The building consists of a large central area consisting of shops, rides and places to eat, covered by a glass roof, and while there is a folk museum and more to explore in its recesses, it's only a little bigger than a football field, so I'm not quite convinced about its claims to fame in the size department. But even if it may initially appear small, it probably took us an hour to explore the three floors within it.
The rides are, on the whole, what you might expect from a small fun fair - though the balloons circuiting the roof with their passengers was something I hadn't seen before. That must offer excellent views and produce great photos especially at night, but unfortunately as I'm going through another rough patch with Meniere's I was in no condition to do anything remotely adventurous.
In addition to the indoor attractions, Lotte World also has an adjoining outdoor area called Magic Island, which really is situated on a lake. It's connected to the indoor area by a monorail, although it is possible to walk there as we did. Perhaps fittingly, at the end of the bridge to the island is a white castle, though not the kind that sells burgers, and beyond that are the more challenging rides, from roller-coasters to tall towers which people are dropped from at great speed. It's may be a little cold in winter, but this does mean the hot food sellers have a captive audience and prices to match.
We were back inside by 8pm to see a live show, of what we weren't entirely clear. It transpired to be a Filipino group singing a few English Christmas songs, but things soon took off when they unexpectedly launched into a string of popular Korean pop songs. The audience was boosted by a large party of Chinese tourists who at one point, desperate to get a photograph with one of the singers, stopped her from returning to the stage when she had unwisely left its safety. It's said that Korean audiences don't know how to behave at certain events, but on this evidence China has them beaten. The presence of the tourists also undoubtedly means that by this time next year, the largest indoor theme park will be situated outside Shanghai, and called Zhotte World.

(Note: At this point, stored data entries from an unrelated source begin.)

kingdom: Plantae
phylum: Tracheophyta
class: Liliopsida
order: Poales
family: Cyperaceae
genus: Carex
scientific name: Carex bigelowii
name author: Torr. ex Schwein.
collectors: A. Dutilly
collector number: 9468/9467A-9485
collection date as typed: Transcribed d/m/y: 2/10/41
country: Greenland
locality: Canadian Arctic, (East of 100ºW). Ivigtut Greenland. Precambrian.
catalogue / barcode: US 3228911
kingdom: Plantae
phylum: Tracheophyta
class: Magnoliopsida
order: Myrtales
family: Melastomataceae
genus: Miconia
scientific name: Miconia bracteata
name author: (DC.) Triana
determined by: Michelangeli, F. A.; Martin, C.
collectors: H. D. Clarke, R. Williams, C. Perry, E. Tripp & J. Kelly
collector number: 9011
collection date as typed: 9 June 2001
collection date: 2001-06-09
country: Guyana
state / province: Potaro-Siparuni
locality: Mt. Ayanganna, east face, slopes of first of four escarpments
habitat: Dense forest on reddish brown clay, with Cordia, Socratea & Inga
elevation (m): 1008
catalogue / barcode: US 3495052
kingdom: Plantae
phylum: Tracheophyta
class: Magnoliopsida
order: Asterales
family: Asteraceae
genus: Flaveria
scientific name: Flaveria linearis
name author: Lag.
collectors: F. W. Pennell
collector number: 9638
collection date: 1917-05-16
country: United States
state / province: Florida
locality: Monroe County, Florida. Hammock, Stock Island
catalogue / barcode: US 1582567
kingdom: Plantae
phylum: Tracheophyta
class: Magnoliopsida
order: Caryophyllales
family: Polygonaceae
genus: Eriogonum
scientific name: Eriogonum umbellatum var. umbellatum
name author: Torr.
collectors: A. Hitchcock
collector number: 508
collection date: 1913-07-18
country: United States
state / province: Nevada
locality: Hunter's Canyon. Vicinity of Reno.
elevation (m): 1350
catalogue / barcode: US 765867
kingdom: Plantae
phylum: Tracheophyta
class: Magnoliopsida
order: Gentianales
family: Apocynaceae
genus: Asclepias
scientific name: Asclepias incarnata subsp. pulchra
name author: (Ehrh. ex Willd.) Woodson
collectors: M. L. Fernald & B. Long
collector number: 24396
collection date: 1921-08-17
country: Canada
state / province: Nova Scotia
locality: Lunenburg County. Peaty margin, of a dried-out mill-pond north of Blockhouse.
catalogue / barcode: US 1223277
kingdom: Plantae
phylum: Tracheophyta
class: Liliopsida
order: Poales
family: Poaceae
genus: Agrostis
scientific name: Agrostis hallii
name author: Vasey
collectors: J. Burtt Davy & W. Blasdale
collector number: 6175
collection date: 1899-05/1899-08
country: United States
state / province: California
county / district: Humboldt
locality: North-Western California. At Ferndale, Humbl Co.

The middle of the indoor kingdom is open and overlooks an ice rink and more restaurants two floors below. Above this hangs a globe of the Earth which provides the focal point of the laser show which is held nightly at 9.30pm. Strictly speaking, it's more accurately a laser and fire show, which is my way of warning you not to stand too close to the torches situated around the balcony areas because the heat wave from them can be quite a shock to the system. The show is only 15 minutes long but not a bad way to round off the evening in Lotte World.